Instructions for the task: Will you write out the data exactly, excluding every picture?

Material shown:
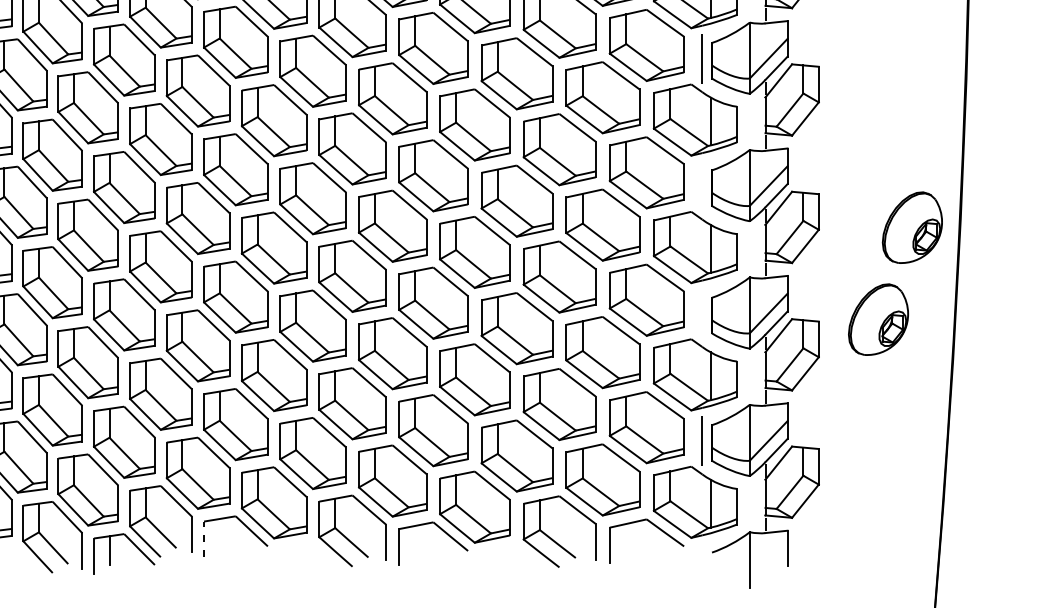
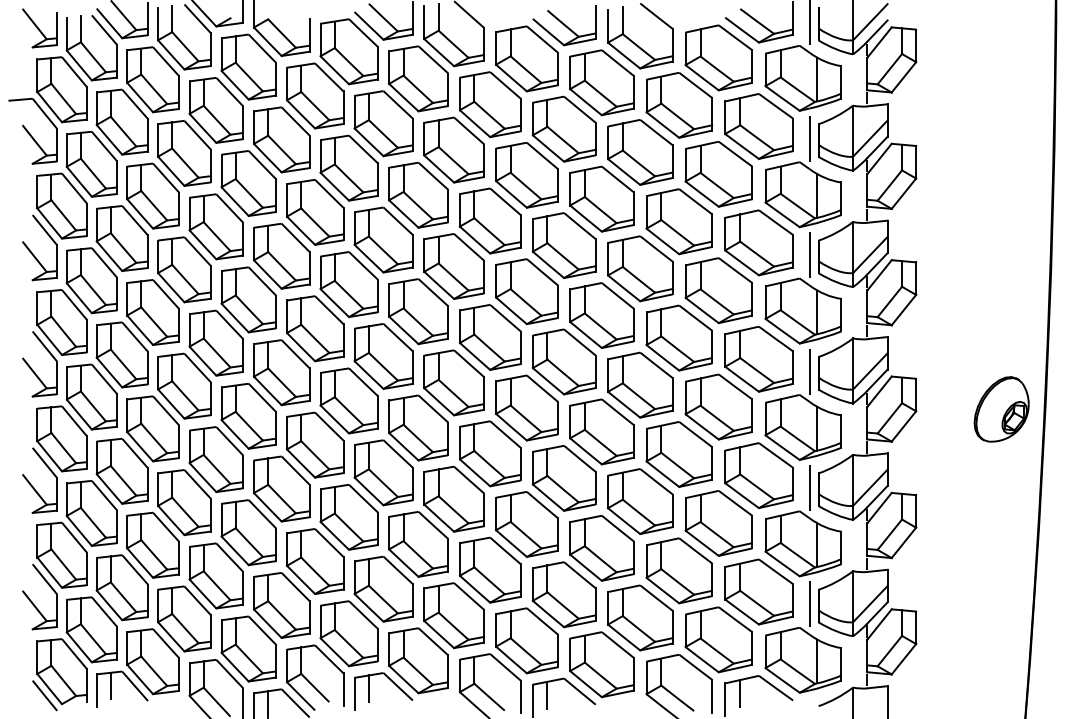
line: (702, 186) -> (809, 371), added
line: (702, 313) -> (809, 487), added
part: (878, 319) -> (970, 493), removed
line: (219, 533) -> (368, 688), added
line: (203, 538) -> (354, 693), dashed -> solid
line: (626, 538) -> (740, 693), added
line: (415, 539) -> (547, 694), added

Task solution:
line: (702, 186) -> (809, 371), added
line: (702, 313) -> (809, 487), added
part: (878, 319) -> (970, 493), removed
line: (219, 533) -> (368, 688), added
line: (203, 538) -> (354, 693), dashed -> solid
line: (626, 538) -> (740, 693), added
line: (415, 539) -> (547, 694), added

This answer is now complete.